The Memory of Your Touch
This month’s Painting of the Month (which is happily not a painting) has been selected and written by Anne Abouchar. Follow her on Instagram @mylondonpassion.
I am delighted to be writing something for this wonderful blog. I admit, however, my preferences in art sit solidly in the 20th and 21st centuries. At times, these contemporary pieces need a little more time to unknot, yet I believe they can be generous with their meanings. I find myself turning to art again and again to find a way to express how I feel in these strange and unprecedented circumstances. So much of what we took for granted as part of normal life has changed, none more so than the permission of touch.
The contemporary artist, Tracey Emin, has long worked in neon, writing phrases in her own handwriting that are often full of longing and love. In 2017, following the death of her mother, she made two; ‘The Memory of Your Touch’ neons for a show of the same title. The first has the words in blue set out on one line. While it certainly offers the viewer a sense of longing, the second, larger version is the one I wish to share. It is unambiguous in its heartbreak. The words, written in pale blue, over one line: ‘The Memory of Your Touch’ are struck through with pink as if to say I don’t want this memory anymore. It is too painful. Or maybe worse, I don’t remember anymore. I have lost the memory of your touch, despite all best efforts to the contrary.
The words are written again, in a more vibrant shade of blue, over two lines, giving the word ‘Touch’ its own space below the others. This ‘Touch’ is slightly larger in size, however, the word ‘your’ has been changed from uppercase in the crossed-out version to lowercase. The ‘Touch’ is stronger, but the ‘you’ of ‘your’ is diminished. It is still a touch, but is it yours? Or perhaps just the ‘touch’ is all I can bear at the moment, not the entire catalogue of what was ‘you’. Or maybe some of the ‘you’ is fading over time, but not the ‘touch’. I still have the ‘touch’. I won’t let that go.
The text is taken from D.H. Lawrence’s novel, Lady Chatterley’s Lover. When asked about her dead husband, the widowed maid of Constance Chatterley replies that it is the touch of him she misses most; ‘It is the thing about him she finds hardest to remember yet hardest to give up.’[1] In these strange COVID times, touch is missing, lost not to death, but to distance.
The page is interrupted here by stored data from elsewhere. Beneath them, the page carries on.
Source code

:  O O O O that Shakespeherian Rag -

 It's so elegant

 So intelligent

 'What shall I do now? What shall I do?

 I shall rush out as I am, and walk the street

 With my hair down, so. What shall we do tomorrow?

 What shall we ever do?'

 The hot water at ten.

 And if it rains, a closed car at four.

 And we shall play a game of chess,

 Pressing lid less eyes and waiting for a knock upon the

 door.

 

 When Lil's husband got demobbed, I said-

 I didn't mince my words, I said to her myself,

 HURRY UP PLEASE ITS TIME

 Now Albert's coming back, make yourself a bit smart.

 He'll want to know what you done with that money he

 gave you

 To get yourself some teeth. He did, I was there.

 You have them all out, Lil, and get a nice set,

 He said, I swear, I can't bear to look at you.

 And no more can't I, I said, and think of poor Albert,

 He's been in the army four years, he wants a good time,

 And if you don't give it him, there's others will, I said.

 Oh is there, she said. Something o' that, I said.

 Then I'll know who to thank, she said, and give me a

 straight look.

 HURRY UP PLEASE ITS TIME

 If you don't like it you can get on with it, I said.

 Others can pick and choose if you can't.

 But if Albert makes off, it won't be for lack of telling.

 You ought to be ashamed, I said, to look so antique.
At one point at the start of the pandemic, the rumour was that mothers were not being permitted to hold their just born children in hospital; a horrific thought. Happily, I have seen plenty of exhausted but elated mothers cuddling tiny bundles on social media to know that this isn’t so. To deny a mother to touch her new-born is unimaginable. Of course, even before the pandemic, there were plenty who no longer had access to human touch; the isolated, the aged, the ill, the abandoned. Suddenly, however, it became a new way of life for everyone and not one we have come to accept easily. We have all heard or expressed the laments, ‘I just want to hug all my friends’; ‘waving to grandchildren over a screen is no substitute’. We want the real thing. The memory of a touch, of your touch, is simultaneously something to be treasured and a painful reminder of absence.
The nurseries in my area have started to reopen. This morning, I was walking behind a mother and her little girl when the child noticed that her friend was across the street. She started shouting and waving wildly, ‘Hi, Bea, Hi, Bea, Hi, Bea’ over and over and over again. I don’t think it was just the excitement of seeing a friend that made her repeat herself, but a need, after all this time, to reassure herself on an immediate level, that she was in fact really seeing Bea across the way. Bea didn’t shout back. Instead, she stood gazing steadily back at her friend, her head held shyly to one side, letting her little schoolbag fall to the ground. How beautiful to be that missed, that loved. Eventually, the first pair crossed the road to join the queue at the nursery door. The little girls flew into each other’s arms, rocking back and forth. Watching them I felt my own sense of longing. I too want embodied reunions with those I love, those I miss. In the meantime, I have the memory of your touch. I won’t forget.
[1] Jonathon Jones, Unlock the Valves of Feeling, The Memory of Your Touch: Tracey Emin, (Brussels, Xavier Hufkens, 2017).